Recent studies have shown that most neurons in the dorsal medial superior temporal area (MSTd) signal the direction of self-translation (i.e., heading) in response to both optic flow and inertial motion. Much less is currently known about the response properties of MSTd neurons during self-rotation. We have characterized the three-dimensional tuning of MSTd neurons while monkeys passively fixated a central, head-fixed target. Rotational stimuli were either presented using a motion platform or simulated visually using optic flow. Nearly all MSTd cells were significantly tuned for the direction of rotation in the absence of optic flow, with more neurons preferring roll than pitch or yaw rotations. The preferred rotation axis in response to optic flow was generally the opposite of that during physical rotation. This result differs sharply from our findings for translational motion, where approximately half of MSTd neurons have congruent visual and vestibular preferences. By testing a subset of neurons with combined visual and vestibular stimulation, we also show that the contributions of visual and vestibular cues to MSTd responses depend on the relative reliabilities of the two stimulus modalities. Previous studies of MSTd responses to motion in darkness have assumed a vestibular origin for the activity observed.
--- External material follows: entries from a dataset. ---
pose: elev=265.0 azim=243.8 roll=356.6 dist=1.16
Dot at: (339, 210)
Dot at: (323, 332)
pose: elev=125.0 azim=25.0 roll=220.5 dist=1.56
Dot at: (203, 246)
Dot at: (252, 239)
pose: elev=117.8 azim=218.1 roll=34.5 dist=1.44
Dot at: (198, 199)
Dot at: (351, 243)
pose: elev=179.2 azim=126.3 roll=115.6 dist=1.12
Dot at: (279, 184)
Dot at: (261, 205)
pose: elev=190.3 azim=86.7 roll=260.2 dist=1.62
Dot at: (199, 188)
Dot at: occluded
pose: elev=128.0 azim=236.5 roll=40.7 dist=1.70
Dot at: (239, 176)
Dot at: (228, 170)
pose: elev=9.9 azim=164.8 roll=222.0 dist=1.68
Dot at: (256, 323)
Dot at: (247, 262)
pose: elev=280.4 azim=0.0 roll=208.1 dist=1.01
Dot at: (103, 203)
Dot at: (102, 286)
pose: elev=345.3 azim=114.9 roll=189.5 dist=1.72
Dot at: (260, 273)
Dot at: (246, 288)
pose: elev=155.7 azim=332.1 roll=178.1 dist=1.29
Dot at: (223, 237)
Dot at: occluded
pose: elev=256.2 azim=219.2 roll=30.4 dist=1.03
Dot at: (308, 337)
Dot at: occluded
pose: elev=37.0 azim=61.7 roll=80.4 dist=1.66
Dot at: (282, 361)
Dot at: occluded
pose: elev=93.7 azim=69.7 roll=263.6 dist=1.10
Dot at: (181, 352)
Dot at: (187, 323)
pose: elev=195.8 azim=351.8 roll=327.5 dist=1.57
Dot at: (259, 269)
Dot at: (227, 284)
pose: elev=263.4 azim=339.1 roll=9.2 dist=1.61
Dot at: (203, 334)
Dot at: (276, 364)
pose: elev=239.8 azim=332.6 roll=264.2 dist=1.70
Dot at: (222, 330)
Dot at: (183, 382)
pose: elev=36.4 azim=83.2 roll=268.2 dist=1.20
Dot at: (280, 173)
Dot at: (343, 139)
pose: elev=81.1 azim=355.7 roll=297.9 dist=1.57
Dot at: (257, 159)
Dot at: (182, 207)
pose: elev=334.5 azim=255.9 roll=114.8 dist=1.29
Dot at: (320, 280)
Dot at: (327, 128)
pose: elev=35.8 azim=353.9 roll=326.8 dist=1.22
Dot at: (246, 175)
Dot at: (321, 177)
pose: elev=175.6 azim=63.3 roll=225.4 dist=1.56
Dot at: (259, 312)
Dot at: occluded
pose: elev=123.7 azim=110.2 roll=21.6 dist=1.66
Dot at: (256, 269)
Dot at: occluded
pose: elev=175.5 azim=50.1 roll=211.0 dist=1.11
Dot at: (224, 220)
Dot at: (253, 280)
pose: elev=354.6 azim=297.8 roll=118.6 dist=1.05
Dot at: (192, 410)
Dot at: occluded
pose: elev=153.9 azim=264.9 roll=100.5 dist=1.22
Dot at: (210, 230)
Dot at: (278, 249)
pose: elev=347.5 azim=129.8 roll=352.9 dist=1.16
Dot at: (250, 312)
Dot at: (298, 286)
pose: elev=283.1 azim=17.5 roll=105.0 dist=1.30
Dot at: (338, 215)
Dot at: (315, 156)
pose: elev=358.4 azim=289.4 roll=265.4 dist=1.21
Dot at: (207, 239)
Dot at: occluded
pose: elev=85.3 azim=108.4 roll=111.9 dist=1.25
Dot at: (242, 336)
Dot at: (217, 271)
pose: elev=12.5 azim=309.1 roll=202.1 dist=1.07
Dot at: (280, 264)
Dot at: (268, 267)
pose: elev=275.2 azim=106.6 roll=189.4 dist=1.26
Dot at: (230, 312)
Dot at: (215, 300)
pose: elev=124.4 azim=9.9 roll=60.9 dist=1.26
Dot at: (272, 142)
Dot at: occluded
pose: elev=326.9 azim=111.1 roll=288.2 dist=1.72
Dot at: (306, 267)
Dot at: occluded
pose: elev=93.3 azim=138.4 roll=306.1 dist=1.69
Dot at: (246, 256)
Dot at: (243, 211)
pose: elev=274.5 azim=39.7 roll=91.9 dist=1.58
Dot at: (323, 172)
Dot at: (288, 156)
We have directly verified this assumption by recording from MSTd neurons after bilateral labyrinthectomy. Selectivity for physical rotation and translation stimuli was eliminated after labyrinthectomy, whereas selectivity to optic flow was unaffected. Overall, the lack of MSTd neurons with congruent rotation tuning for visual and vestibular stimuli suggests that MSTd does not integrate these signals to produce a robust perception of self-rotation. Vestibular rotation signals in MSTd may instead be used to compensate for the confounding effects of rotatory head movements on optic flow.

Figure 1.

Schematic illustration and photographs of recording sites as shown in coronal sections. A, B, Right hemisphere of monkey Z. C, D, Left hemisphere of monkey Q. Thick rectangles in the schematic illustrations show the area of magnification in the corresponding photographs. Thin vertical lines in A and C indicate examples of electrode tracks, which can also be recognized in the photos (B, D, asterisks). Dashed lines in photos indicate gray matter/white matter boundaries and the border between MST and MT. The location of these borders is based on MRI data as analyzed by CARET software (Van Essen et al., 2001).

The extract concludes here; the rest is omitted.